Reino Unido pede investigação da Fifa após faixa 'Malvinas são argentinas'
Reino Unido pede à Fifa investigação sobre faixa 'Malvinas são argentinas' exibida por jogadores da Argentina após vitória na semifinal da Copa do Mundo. Governo britânico classifica gesto como inadequado e evoca precedentes de punições.

O governo do Reino Unido solicitou nesta quinta-feira (16) que a Fifa investigue o comportamento dos jogadores argentinos após a semifinal da Copa do Mundo. A ação foi motivada pela exibição de uma faixa com a inscrição "As Malvinas são argentinas" logo após a vitória da Argentina sobre a Inglaterra por 2 a 1, em Atlanta.
## Tensão política e esportiva
O secretário de Negócios e Comércio do Reino Unido, Peter Kyle, declarou que a faixa é "totalmente inadequada" e que a política deve ser mantida separada do futebol, um dos princípios da Copa do Mundo. Ele instou a Fifa a conduzir uma "investigação exaustiva" sobre o incidente, um posicionamento que foi endossado por um porta-voz do primeiro-ministro britânico, Keir Starmer. "A Copa do Mundo pode não ser nossa, mas as ilhas definitivamente são", afirmou o porta-voz, reiterando que a posição britânica sobre a soberania das ilhas não mudou.
A disputa pelo arquipélago no Atlântico Sul gerou um conflito armado entre Argentina e Reino Unido em 1982, resultando na morte de centenas de militares de ambos os lados e três civis. A Argentina reivindica soberania sobre as ilhas, conhecidas como Falklands no Reino Unido, desde sua derrota na guerra.
## Possíveis punições e precedentes
A Fifa pode abrir um processo disciplinar contra a Associação do Futebol Argentino com base em seu Código Disciplinar, que proíbe mensagens "inapropriadas" ou de natureza "política, ideológica, religiosa ou ofensiva" nos estádios. As multas previstas para tais infrações variam de US$ 5 mil a US$ 20 mil. A entidade máxima do futebol já multou a Associação do Futebol Argentino em 2014 por uma faixa com a mesma mensagem exibida antes de um amistoso, resultando em uma multa de 30 mil francos suíços.

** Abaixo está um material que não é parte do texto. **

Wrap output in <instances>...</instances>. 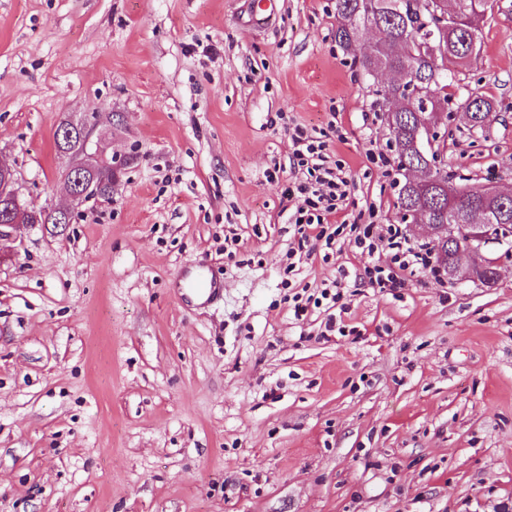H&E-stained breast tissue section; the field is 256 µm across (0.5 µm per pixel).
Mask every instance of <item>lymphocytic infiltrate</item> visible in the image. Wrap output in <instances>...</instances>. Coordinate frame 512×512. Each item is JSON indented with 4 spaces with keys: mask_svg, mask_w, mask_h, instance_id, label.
<instances>
[{
    "mask_svg": "<svg viewBox=\"0 0 512 512\" xmlns=\"http://www.w3.org/2000/svg\"><path fill=\"white\" fill-rule=\"evenodd\" d=\"M289 137L293 163L303 175L289 182L285 189L287 198L298 202L292 219L300 235L297 248L288 252V272H295L298 264L315 259L317 250L339 253L349 247L369 260L359 276L361 285L380 293L407 287L409 274L415 272L440 277L441 270L429 244L412 240L399 224L379 229L374 222L375 204L348 212L353 184L340 167L327 163L331 142L328 133L297 125ZM384 251L390 252V262L379 261V254ZM343 288L338 279L324 285L312 304H294L295 318L304 319L310 306L324 305L333 311L325 323L326 331L351 335V328L339 314L344 307Z\"/></svg>",
    "mask_w": 512,
    "mask_h": 512,
    "instance_id": "obj_1",
    "label": "lymphocytic infiltrate"
}]
</instances>
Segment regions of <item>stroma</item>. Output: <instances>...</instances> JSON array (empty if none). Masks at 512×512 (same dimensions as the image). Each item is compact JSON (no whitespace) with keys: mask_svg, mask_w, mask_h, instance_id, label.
<instances>
[{"mask_svg":"<svg viewBox=\"0 0 512 512\" xmlns=\"http://www.w3.org/2000/svg\"><path fill=\"white\" fill-rule=\"evenodd\" d=\"M0 0V161L56 232L0 237V512H512V237L497 283L412 276L379 293L351 248L287 276L298 235L289 124L337 121L357 205L402 222L373 80L334 39V0ZM448 94L442 166L512 190V0ZM96 112L112 197L72 201L54 133ZM236 236L234 255L225 236ZM224 287L198 309L178 275ZM344 320L295 319L340 275Z\"/></svg>","mask_w":512,"mask_h":512,"instance_id":"1","label":"stroma"}]
</instances>
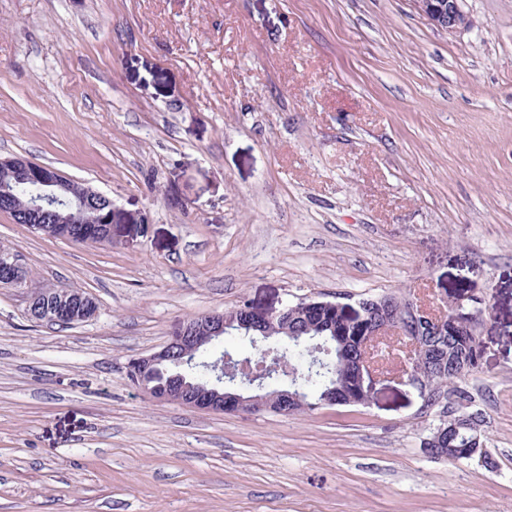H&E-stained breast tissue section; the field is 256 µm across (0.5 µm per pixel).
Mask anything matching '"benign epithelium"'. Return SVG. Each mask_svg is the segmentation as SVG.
<instances>
[{"mask_svg": "<svg viewBox=\"0 0 512 512\" xmlns=\"http://www.w3.org/2000/svg\"><path fill=\"white\" fill-rule=\"evenodd\" d=\"M413 4L419 13L441 30L454 31L465 24L459 0H413ZM0 182L37 187L36 193L20 200L15 214L20 221L32 224L38 230L45 228L49 206L61 197L74 194L75 204L81 209H88L96 201L107 199L106 195L90 187L78 192L74 189L73 179L60 170L18 156L0 159ZM57 295L58 290L55 288L31 293L26 305L27 316L39 322L48 321L62 326H70L91 318V313L94 312L93 302L85 301L78 307L68 305L62 300L52 306L46 304L47 299ZM403 313L415 322L428 321L436 325L453 319L454 314L431 316L407 300L402 309L385 315L373 331L375 336L382 337L389 332H395L407 339L408 365L401 381L424 398L427 383L419 370L422 347L416 339V333L400 328ZM232 325L233 322L225 318L224 313L214 312L200 317L199 326L192 330L178 327L170 341L160 350L128 363V370L137 374L136 386L156 402L178 403L209 412L260 411L272 406L281 414L296 412L301 401L298 392L281 389L271 396L265 394L266 385L279 380V376L284 373L291 383L297 382L296 375L288 372L286 367L278 372L271 369L256 373L245 379L229 355L202 366L194 362L195 354L202 347L223 339L224 333ZM238 328L247 336L256 332L264 335L273 328L287 334L288 311L284 308L261 311L254 309L248 319L239 322ZM375 376L374 362L364 361L360 364L359 381L367 386L360 402L365 405L372 398Z\"/></svg>", "mask_w": 512, "mask_h": 512, "instance_id": "1", "label": "benign epithelium"}]
</instances>
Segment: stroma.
<instances>
[{
	"label": "stroma",
	"mask_w": 512,
	"mask_h": 512,
	"mask_svg": "<svg viewBox=\"0 0 512 512\" xmlns=\"http://www.w3.org/2000/svg\"><path fill=\"white\" fill-rule=\"evenodd\" d=\"M0 0V158L112 200V244L0 212V512H512V0ZM97 305L31 321L30 287ZM457 305L492 463L431 457L438 410L282 416L154 403L126 375L177 323L250 303ZM459 0H413L417 11L437 28L454 31L465 24Z\"/></svg>",
	"instance_id": "obj_1"
}]
</instances>
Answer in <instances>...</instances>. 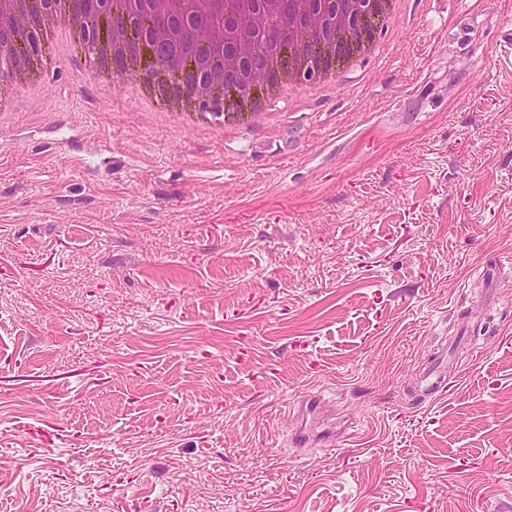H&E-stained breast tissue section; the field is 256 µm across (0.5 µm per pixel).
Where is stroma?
<instances>
[{
    "label": "stroma",
    "instance_id": "35a3bbf8",
    "mask_svg": "<svg viewBox=\"0 0 512 512\" xmlns=\"http://www.w3.org/2000/svg\"><path fill=\"white\" fill-rule=\"evenodd\" d=\"M47 34L0 111V512H512V0H400L221 136ZM310 392L352 439L292 446Z\"/></svg>",
    "mask_w": 512,
    "mask_h": 512
}]
</instances>
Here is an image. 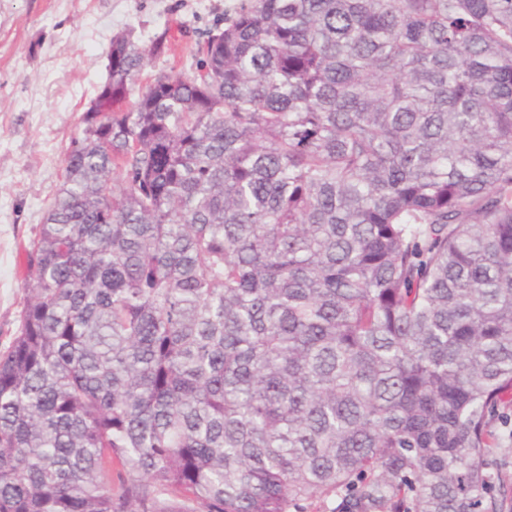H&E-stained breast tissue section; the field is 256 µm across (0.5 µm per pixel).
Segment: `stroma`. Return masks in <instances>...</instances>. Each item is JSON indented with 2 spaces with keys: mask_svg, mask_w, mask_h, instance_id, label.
<instances>
[{
  "mask_svg": "<svg viewBox=\"0 0 512 512\" xmlns=\"http://www.w3.org/2000/svg\"><path fill=\"white\" fill-rule=\"evenodd\" d=\"M237 0H0V352L28 294L26 250L63 181L64 157L107 76L114 35L170 31L141 79L193 72L198 41Z\"/></svg>",
  "mask_w": 512,
  "mask_h": 512,
  "instance_id": "35a3bbf8",
  "label": "stroma"
}]
</instances>
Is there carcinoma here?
I'll return each mask as SVG.
<instances>
[{
  "label": "carcinoma",
  "instance_id": "1",
  "mask_svg": "<svg viewBox=\"0 0 512 512\" xmlns=\"http://www.w3.org/2000/svg\"><path fill=\"white\" fill-rule=\"evenodd\" d=\"M167 36L27 251L0 512H504L512 0H240L136 88Z\"/></svg>",
  "mask_w": 512,
  "mask_h": 512
}]
</instances>
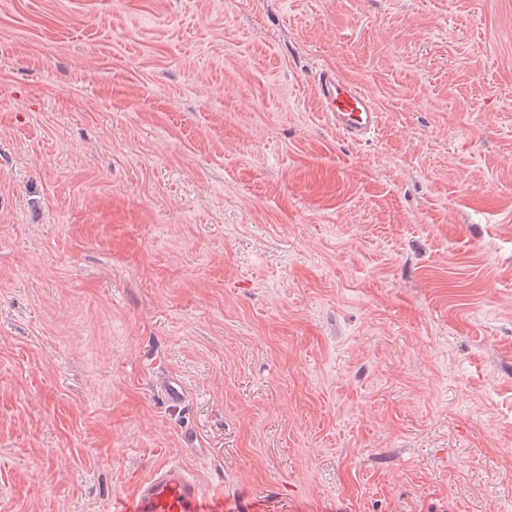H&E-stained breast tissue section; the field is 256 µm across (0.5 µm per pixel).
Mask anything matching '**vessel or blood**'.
Returning a JSON list of instances; mask_svg holds the SVG:
<instances>
[{"label": "vessel or blood", "instance_id": "b4317fda", "mask_svg": "<svg viewBox=\"0 0 512 512\" xmlns=\"http://www.w3.org/2000/svg\"><path fill=\"white\" fill-rule=\"evenodd\" d=\"M322 110L337 133L360 143L379 128L380 112L360 86L333 70L321 68L314 76ZM157 391L168 403L181 404L187 397L181 380L163 378ZM112 512H224V498L207 494L197 477L178 462L159 465L140 480Z\"/></svg>", "mask_w": 512, "mask_h": 512}]
</instances>
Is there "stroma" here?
I'll return each instance as SVG.
<instances>
[{"label":"stroma","instance_id":"stroma-1","mask_svg":"<svg viewBox=\"0 0 512 512\" xmlns=\"http://www.w3.org/2000/svg\"><path fill=\"white\" fill-rule=\"evenodd\" d=\"M167 461L232 512H512V0H0V512ZM322 112L336 132L360 143L379 128L380 112L370 95L334 70L319 68L314 75ZM156 388L160 396L173 405L181 404L187 397L186 388L179 379L162 378L158 381Z\"/></svg>","mask_w":512,"mask_h":512}]
</instances>
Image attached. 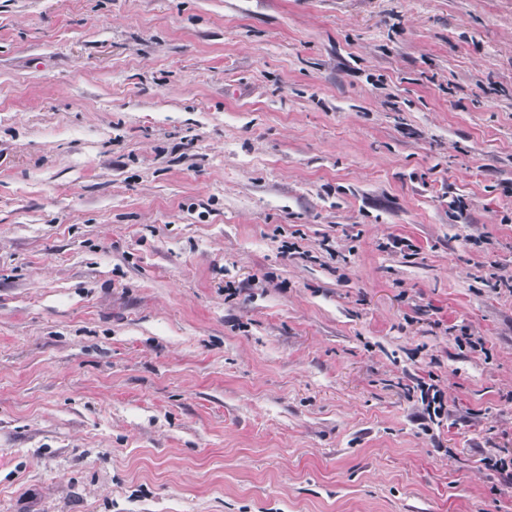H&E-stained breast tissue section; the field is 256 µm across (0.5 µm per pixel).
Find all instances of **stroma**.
Wrapping results in <instances>:
<instances>
[{
    "label": "stroma",
    "instance_id": "35a3bbf8",
    "mask_svg": "<svg viewBox=\"0 0 512 512\" xmlns=\"http://www.w3.org/2000/svg\"><path fill=\"white\" fill-rule=\"evenodd\" d=\"M508 181L512 0H0V512H512ZM417 388L420 390L421 402L425 406L428 419L432 423L440 424L445 413L444 392L437 385L425 382L418 383ZM482 461L488 469L499 473L503 480L512 481V452L508 448H489Z\"/></svg>",
    "mask_w": 512,
    "mask_h": 512
}]
</instances>
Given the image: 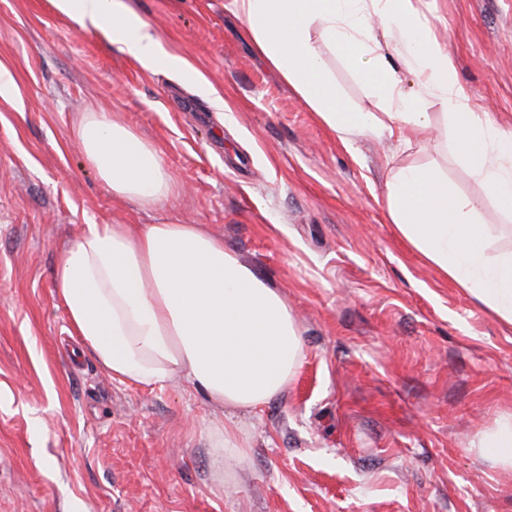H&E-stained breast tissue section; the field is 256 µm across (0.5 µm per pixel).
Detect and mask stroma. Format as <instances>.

Em casos anteriores, a Uefa suspendeu jogadores espanhóis por manifestações sobre Gibraltar, um território britânico, após a Euro 2024. O líder dos Liberais Democratas britânicos, Ed Davey, chegou a sugerir que os jogadores argentinos deveriam ser excluídos da final. A vice-presidente argentina, Victoria Villarruel, publicou em redes sociais que "as Malvinas são argentinas" e que os jogadores carregam as ilhas "no sangue e no coração".
O técnico argentino Lionel Scaloni havia afirmado antes da partida que não misturaria futebol e política, lembrando o período "triste da nossa história". No entanto, após a vitória, jogadores como Lisandro Martínez expressaram que "não podíamos decepcionar o povo argentino", jogando também "por eles" em referência aos veteranos da Guerra das Malvinas.